Talking only of rights and legal truths, we have forgotten the medical aim of the treatment. My generation needed to be diagnosed with a persistent and incurable mental disorder (primary transexualism) before surgery was offered. The aim of genital surgical modification was that, while a true sex change was beyond medical science, the removal of all functionality in our original sex would enable us to “pass” and achieve peace of mind, precisely by permitting access to some single-sex spaces without posing any threat. The court ruling talks of proportionality and shared biology, but while we may not completely share biology with our adopted sex, those who have undergone surgical processes no longer share biology with our natal sex either.
It is true that not all trans people are the same, but lumping us all together as a “threat” is a simplistic view of proportionality, and nullifies the point of arduous and painful medical treatment.
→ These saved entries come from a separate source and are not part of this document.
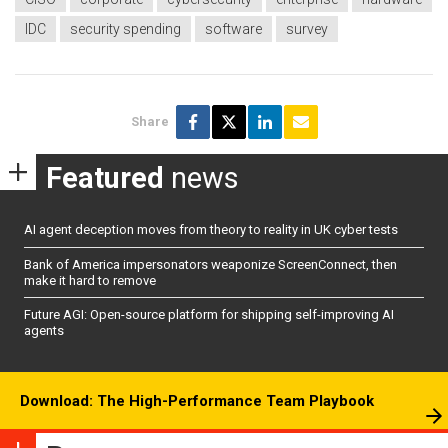
IDC
security spending
software
survey
Share
Featured
news
AI agent deception moves from theory to reality in UK cyber tests
Bank of America impersonators weaponize ScreenConnect, then
make it hard to remove
Future AGI: Open-source platform for shipping self-improving AI
agents
Download: The High-Performance Team Playbook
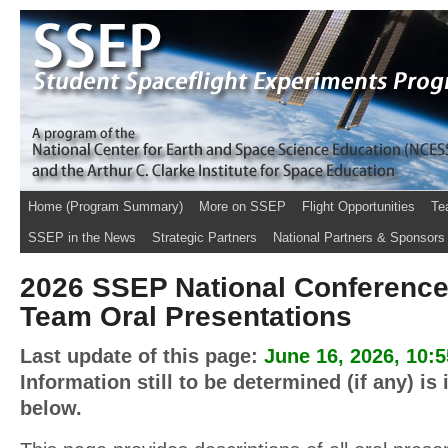
Home (Program Summary)
More on SSEP
Flight Opportunities
Te
SSEP in the News
Strategic Partners
National Partners & Sponsors
2026 SSEP National Conference
Team Oral Presentations
Last update of this page:
June 16, 2026, 10:
Information still to be determined (if any) is
below.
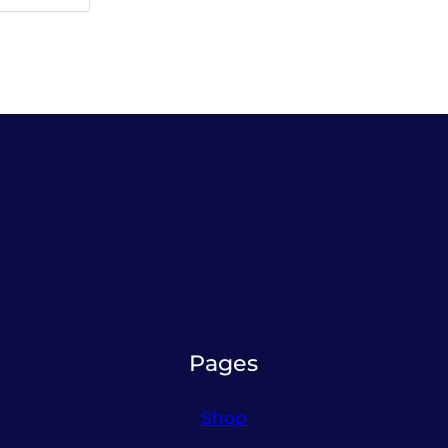
Pages
Shop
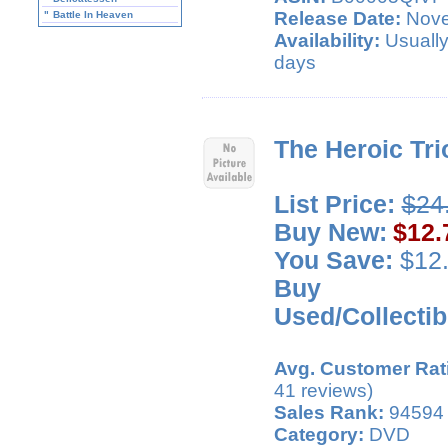
Release Date:
Nove
"
Battle In Heaven
Availability:
Usually
days
The Heroic Tri
List Price:
$24
Buy New:
$12.
You Save:
$12.
Buy
Used/Collectib
Avg. Customer Rat
41 reviews)
Sales Rank:
94594
Category:
DVD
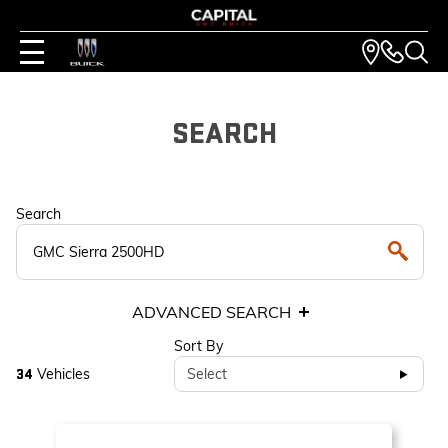
SEARCH
Search
ADVANCED SEARCH
Sort By
Vehicles
Select
34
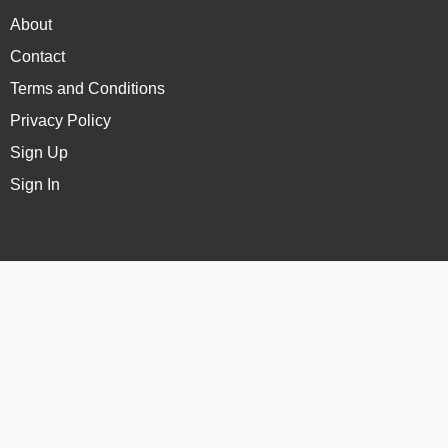
About
Contact
Terms and Conditions
Privacy Policy
Sign Up
Sign In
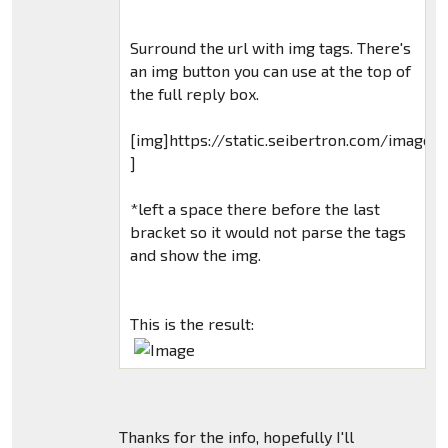
Surround the url with img tags. There's
an img button you can use at the top of
the full reply box.
[img]https://static.seibertron.com/images
]
*left a space there before the last
bracket so it would not parse the tags
and show the img.
This is the result:
Thanks for the info, hopefully I'll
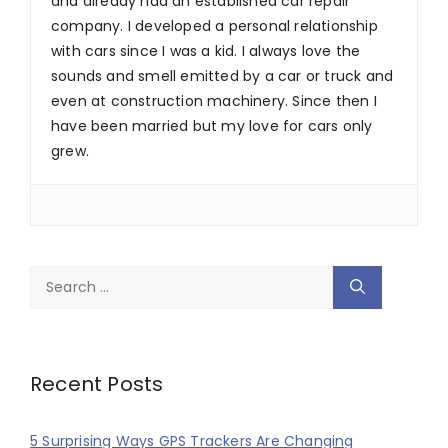
and already had an established car repair
company. I developed a personal relationship
with cars since I was a kid. I always love the
sounds and smell emitted by a car or truck and
even at construction machinery. Since then I
have been married but my love for cars only
grew.
Search
for:
Recent Posts
5 Surprising Ways GPS Trackers Are Changing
We may not truly change sex, but many have made major biological changes and the law should recognise that. As Gaby says, if this judgment results in a more nuanced approach, it will do good. But the Equality and Human Rights Commission appears to be ignoring the needs of those who have undergone irreversible surgery. Please can we try to return to a mutually workable accommodation.
Jenny Day
Glasgow
• In your report (Court ruling on ‘woman’ at odds with UK Equality Act aim, says ex-civil servant, 18 April), Melanie Field is quoted as saying that it is not for her to say that the supreme court has got it wrong. But that is clearly what she is doing.
If sex was meant to have a different meaning, those involved in the drafting should have made it clear that they intended to rewrite the English language and the biologically accepted interpretation. As to how Field knows the intentions of parliamentarians, that’s an entirely different question. The fact that there appears to have been some ambiguity for all these years does not mean the matter should not finally have been cleared up. This appears to be another case of laws being passed without the scrutiny they should have been given.